La Sposa Cadavere, capolavoro Burtoniano, è tratto da una storia vera. Parliamo di una vicenda risalente al 1930, quando un medico s’innamorò follemente di una sua paziente tanto da conservarne il cadavere dopo la sua morte prematura. Alla realtà si mescola poi il folklore con un racconto, stavolta di finzione, che narra di un giovane sul punto di sposarsi che si propone involontariamente allo spirito di una donna deceduta, e si ritrova incatenato a lei.
Una tremenda, macabra storia realmente accaduta su due amanti sfortunati, e vita e morte che non sanno lasciarsi andare. Quindi dov’è che La sposa cadavere racconta il vero, e quando inizia a mentire? Scopriamo come si fondono nel film fantasia, letteratura e la storia drammatica di un amore perduto.

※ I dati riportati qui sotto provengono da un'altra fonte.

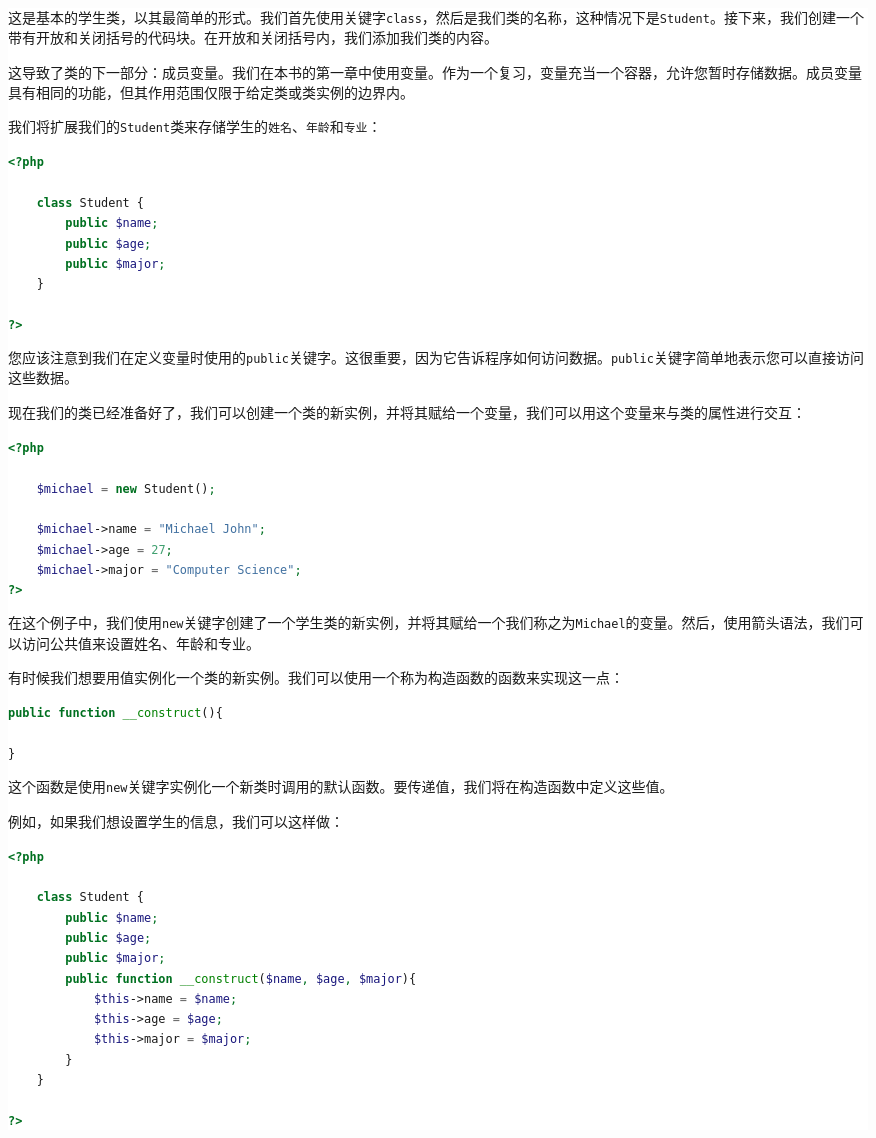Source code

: 这是基本的学生类，以其最简单的形式。我们首先使用关键字`class`，然后是我们类的名称，这种情况下是`Student`。接下来，我们创建一个带有开放和关闭括号的代码块。在开放和关闭括号内，我们添加我们类的内容。

这导致了类的下一部分：成员变量。我们在本书的第一章中使用变量。作为一个复习，变量充当一个容器，允许您暂时存储数据。成员变量具有相同的功能，但其作用范围仅限于给定类或类实例的边界内。

我们将扩展我们的`Student`类来存储学生的`姓名`、`年龄`和`专业`：

```php
<?php

    class Student {
        public $name;
        public $age;
        public $major;
    }

?>
```

您应该注意到我们在定义变量时使用的`public`关键字。这很重要，因为它告诉程序如何访问数据。`public`关键字简单地表示您可以直接访问这些数据。

现在我们的类已经准备好了，我们可以创建一个类的新实例，并将其赋给一个变量，我们可以用这个变量来与类的属性进行交互：

```php
<?php

    $michael = new Student();

    $michael->name = "Michael John";
    $michael->age = 27;
    $michael->major = "Computer Science";
?>
```

在这个例子中，我们使用`new`关键字创建了一个学生类的新实例，并将其赋给一个我们称之为`Michael`的变量。然后，使用箭头语法，我们可以访问公共值来设置姓名、年龄和专业。

有时候我们想要用值实例化一个类的新实例。我们可以使用一个称为构造函数的函数来实现这一点：

```php
public function __construct(){

}
```

这个函数是使用`new`关键字实例化一个新类时调用的默认函数。要传递值，我们将在构造函数中定义这些值。

例如，如果我们想设置学生的信息，我们可以这样做：

```php
<?php

    class Student {
        public $name;
        public $age;
        public $major;
        public function __construct($name, $age, $major){
            $this->name = $name;
            $this->age = $age;
            $this->major = $major;
        }
    }

?>
```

È il 1930. Un radiologo tedesco di nome Carl Tanzler sogna il volto di una donna, e si convince che sia quello della sua anima gemella. Come fosse in un libro, la fanciulla a lui apparsa in sogno gli si palesa davanti. Il suo nome è Helen, è giovane e identica a come la sua mente l’aveva immaginata, ma ha un enorme problema. Purtroppo è malata e i tentativi del medico non servono a nulla. Helen muore nel 1931. Carl erige per lei un mausoleo e si reca alla sua tomba ogni sera. Notte dopo notte, per anni, finché non prende una decisione drastica che scatenerà terribili conseguenze.
Nel 1933, il corpo di Helen viene riesumato dal medico, e come Frankenstein con la sua creatura, anche Carl Tanzler tenta di strappare alla morte la donna che aveva amato in vita. Ma ovviamente fallisce e lei resta con lui, nascosta esanime nella sua casa, per sette lunghi anni. È solo nel 1940 che qualcosa cambia. La sorella di Helen ha sentito delle voci girare in città, voci inquietanti che bisbigliano sul dottore che, apparentemente, sembra vivere con un cadavere in casa.

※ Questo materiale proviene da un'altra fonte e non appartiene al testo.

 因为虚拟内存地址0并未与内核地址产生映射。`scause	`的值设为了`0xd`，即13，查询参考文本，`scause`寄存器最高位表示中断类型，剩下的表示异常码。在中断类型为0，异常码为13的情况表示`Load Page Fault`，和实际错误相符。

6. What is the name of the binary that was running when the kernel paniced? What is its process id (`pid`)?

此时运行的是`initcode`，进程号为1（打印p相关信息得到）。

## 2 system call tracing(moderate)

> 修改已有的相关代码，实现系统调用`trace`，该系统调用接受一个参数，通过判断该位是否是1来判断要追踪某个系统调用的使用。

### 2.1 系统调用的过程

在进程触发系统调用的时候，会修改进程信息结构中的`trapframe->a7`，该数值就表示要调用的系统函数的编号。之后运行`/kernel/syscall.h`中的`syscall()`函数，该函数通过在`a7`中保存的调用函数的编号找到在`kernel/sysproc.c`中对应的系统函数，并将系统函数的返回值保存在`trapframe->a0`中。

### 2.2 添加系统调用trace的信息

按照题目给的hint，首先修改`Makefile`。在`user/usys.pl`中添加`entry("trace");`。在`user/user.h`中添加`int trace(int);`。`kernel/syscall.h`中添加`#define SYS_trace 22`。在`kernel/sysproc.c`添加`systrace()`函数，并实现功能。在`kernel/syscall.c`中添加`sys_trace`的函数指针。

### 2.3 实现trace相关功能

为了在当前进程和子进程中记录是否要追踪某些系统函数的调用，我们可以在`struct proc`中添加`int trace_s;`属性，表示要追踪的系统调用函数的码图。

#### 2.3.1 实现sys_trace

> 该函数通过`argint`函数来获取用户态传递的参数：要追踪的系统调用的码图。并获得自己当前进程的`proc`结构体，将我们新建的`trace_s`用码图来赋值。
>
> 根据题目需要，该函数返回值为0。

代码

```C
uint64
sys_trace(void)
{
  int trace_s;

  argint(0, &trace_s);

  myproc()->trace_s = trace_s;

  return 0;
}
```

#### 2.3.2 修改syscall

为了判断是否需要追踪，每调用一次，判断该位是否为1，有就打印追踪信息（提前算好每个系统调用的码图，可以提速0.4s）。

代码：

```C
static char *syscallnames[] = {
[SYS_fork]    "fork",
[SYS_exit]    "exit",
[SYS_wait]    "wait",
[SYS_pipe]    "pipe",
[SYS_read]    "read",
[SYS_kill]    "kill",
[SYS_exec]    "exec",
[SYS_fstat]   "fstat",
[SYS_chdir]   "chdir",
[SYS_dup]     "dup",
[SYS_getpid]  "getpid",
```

La polizia arresta Carl. Viene definito pazzo, si sospetta un disturbo di tipo mentale, ma il medico è perfettamente in grado di intendere e di volere, sebbene consumato dal dolore. Il cadavere di Helen torna a giacere sotto terra, e a Carl non rimane nulla. Folle di amore e disperazione, crea per sé una maschera con le fattezze della donna amata in un tentativo di tenerla ancora con sé. Carl Tanzler morirà nel 1952 e verrà trovato nella sua casa, da solo, mentre stringe tra le braccia la maschera di un fantasma.
Alla realtà di un amore tragico, incapace di distinguere vita e morte, s’intreccia un racconto antico che il capolavoro di Burton non può non aver sfruttato per trarre ispirazione. E allora introduciamo Il Dito, il racconto di Isaac Ben Solomon Luria, che risale a ben cinquecento anni fa. Una donna, sul punto di diventare una sposa, viene uccisa il giorno del suo matrimonio. Verrà sepolta col suo abito bianco ancora indosso e dimenticata. Un giorno, però, un giovane anch’egli sul punto di sposarsi finisce per caso sul luogo in cui riposa il cadavere della donna. In solitudine, il giovane ripete i voti nuziali che dovrà pronunciare davanti all’altare, e quando scorge un ramo vi infila l’anello come fosse un dito. Il dito della sposa uccisa.
Come Emily, la co-protagonista del film di Tim Burton, anche la sposa del racconto di Luria pretende a questo punto che lui sia suo marito a tutti gli effetti. Lo vuole per sé, come per riprendersi qualcosa che le è stato tolto ingiustamente. Non ha, quindi, intenzione di lasciarlo andare. E non lo fa.
Il finale del film di Tim Burton è l’unica cosa che diverge completamente dal racconto seicentesco: Solomon Luria non scrive di una donna finalmente in pace, che alla fine sa distinguere la vita dalla morte e fare ciò che è giusto. La sposa di Il Dito si dissolve nel nulla tra atroci grida quando i rabbini proclamano il loro matrimonio invalido, togliendole la possibilità di coronare finalmente il suo sogno d’amore. Nulla a che vedere con le farfalle nel finale di Emily.
La Sposa Cadavere di Tim Burton è uno dei suoi film più conosciuti e apprezzati dal pubblico e dalla critica, sicuramente tra i migliori della sua filmografia, di cui abbiamo realizzato una classifica. Oltre che un capolavoro della stop-motion, tecnica di animazione col quale è stato prodotto, il film fu candidato agli Oscar e fu innovativo nell’uso, per la prima volta, di camere fisse per la realizzazione di un film animato, cui noi abbiamo dedicato un piccolo speciale per spiegare come è stato girato.